[Rendered images with source text]
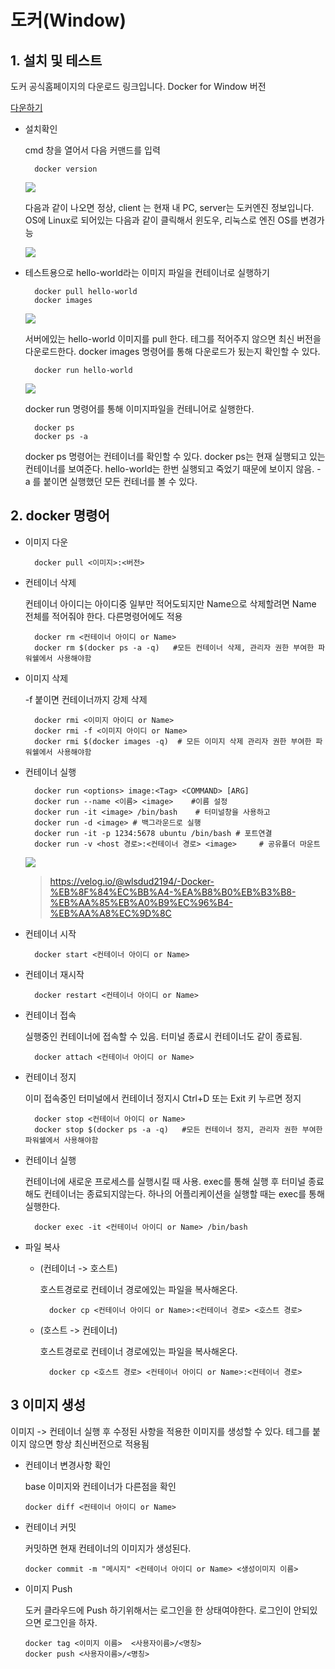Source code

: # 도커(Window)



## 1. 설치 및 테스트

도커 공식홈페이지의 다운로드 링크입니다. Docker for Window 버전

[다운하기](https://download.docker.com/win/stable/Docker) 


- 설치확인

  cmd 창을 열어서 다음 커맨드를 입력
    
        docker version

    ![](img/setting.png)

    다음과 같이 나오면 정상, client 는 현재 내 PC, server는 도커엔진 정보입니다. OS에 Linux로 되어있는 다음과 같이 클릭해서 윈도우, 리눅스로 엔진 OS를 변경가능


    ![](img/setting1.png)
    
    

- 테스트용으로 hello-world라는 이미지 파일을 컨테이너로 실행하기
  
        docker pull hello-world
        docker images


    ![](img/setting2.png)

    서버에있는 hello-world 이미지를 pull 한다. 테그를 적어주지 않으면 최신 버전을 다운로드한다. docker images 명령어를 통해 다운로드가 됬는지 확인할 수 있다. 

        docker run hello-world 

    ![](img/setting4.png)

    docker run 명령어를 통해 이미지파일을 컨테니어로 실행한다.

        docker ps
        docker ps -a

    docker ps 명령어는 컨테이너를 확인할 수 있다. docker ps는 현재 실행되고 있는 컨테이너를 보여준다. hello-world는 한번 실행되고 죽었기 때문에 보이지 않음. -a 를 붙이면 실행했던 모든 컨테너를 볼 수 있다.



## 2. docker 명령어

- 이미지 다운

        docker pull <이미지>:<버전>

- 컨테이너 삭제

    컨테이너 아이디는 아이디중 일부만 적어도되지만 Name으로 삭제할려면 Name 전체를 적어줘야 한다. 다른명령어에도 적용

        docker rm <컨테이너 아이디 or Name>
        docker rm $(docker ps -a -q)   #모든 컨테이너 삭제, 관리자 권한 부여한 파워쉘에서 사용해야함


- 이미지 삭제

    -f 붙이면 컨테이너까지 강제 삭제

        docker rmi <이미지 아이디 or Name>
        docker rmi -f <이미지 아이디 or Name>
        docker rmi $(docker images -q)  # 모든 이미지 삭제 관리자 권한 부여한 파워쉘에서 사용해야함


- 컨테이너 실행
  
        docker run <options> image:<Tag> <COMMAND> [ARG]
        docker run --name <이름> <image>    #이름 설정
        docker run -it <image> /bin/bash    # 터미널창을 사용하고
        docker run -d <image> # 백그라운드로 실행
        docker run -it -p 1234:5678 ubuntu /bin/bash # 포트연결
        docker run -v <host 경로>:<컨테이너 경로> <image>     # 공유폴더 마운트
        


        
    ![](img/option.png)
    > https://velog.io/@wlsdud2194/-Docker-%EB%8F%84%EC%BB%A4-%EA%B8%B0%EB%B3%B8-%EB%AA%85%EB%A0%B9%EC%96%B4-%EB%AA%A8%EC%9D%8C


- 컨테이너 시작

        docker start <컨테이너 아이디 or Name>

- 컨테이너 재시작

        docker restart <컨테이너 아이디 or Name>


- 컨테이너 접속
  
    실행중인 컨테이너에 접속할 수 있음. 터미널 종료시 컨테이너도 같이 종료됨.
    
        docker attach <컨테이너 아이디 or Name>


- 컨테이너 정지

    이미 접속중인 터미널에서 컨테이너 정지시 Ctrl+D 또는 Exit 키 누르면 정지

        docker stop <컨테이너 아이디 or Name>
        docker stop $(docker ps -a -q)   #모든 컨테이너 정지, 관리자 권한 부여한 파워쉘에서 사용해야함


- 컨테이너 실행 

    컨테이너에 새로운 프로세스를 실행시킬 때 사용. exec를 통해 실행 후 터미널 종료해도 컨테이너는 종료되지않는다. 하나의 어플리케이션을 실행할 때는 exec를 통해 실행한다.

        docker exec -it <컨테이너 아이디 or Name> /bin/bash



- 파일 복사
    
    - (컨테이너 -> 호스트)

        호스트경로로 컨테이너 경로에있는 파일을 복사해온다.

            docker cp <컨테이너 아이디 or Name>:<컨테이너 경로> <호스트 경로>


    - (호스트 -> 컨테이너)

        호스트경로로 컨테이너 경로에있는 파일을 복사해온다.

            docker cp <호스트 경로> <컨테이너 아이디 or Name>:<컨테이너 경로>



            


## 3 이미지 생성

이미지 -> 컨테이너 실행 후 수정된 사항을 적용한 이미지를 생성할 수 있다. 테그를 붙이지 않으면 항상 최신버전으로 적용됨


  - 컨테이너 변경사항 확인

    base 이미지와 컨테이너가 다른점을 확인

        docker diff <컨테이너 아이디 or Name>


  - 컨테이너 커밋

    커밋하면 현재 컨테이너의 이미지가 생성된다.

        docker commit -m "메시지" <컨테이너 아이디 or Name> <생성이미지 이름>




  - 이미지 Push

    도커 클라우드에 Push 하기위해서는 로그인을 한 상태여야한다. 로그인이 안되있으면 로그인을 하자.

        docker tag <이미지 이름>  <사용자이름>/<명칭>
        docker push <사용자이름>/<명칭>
* * *
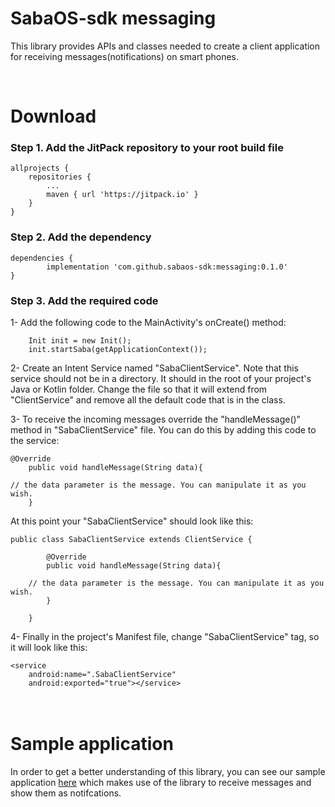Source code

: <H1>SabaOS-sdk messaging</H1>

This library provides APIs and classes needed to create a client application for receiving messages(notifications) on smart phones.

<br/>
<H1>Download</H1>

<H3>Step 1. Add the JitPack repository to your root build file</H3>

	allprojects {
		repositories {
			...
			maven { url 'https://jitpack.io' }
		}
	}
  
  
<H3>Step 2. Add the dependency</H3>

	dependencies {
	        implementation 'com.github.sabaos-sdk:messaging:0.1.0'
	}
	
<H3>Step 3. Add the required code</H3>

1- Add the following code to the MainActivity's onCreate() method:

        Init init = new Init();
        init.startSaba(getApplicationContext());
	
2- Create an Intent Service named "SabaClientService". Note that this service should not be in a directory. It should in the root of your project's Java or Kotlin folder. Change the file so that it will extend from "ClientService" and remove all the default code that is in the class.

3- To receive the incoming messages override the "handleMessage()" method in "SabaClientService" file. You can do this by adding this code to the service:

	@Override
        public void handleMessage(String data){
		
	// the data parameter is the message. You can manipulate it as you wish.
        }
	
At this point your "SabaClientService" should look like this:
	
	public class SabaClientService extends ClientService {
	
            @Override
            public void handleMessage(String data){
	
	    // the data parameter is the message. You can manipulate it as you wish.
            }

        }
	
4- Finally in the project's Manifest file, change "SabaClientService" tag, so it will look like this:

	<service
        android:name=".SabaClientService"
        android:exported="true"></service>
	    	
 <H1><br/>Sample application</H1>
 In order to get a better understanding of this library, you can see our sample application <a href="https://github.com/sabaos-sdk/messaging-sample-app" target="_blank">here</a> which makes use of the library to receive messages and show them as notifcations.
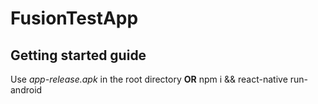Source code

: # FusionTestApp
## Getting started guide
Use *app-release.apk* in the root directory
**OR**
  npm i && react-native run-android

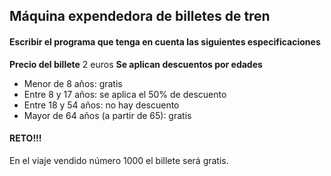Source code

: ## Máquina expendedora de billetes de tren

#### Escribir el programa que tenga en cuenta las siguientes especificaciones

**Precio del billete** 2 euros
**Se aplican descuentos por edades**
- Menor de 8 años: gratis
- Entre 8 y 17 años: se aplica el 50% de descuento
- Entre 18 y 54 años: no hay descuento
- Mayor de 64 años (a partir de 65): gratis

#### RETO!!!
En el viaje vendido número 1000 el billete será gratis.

* **Exercise aim**
Retype, exactly and in full, the lines above from the one containing "- Mayor de 64 años (a partir de 65): gratis" through the one containing "En el viaje".

* **Output below**
- Mayor de 64 años (a partir de 65): gratis

#### RETO!!!
En el viaje vendido número 1000 el billete será gratis.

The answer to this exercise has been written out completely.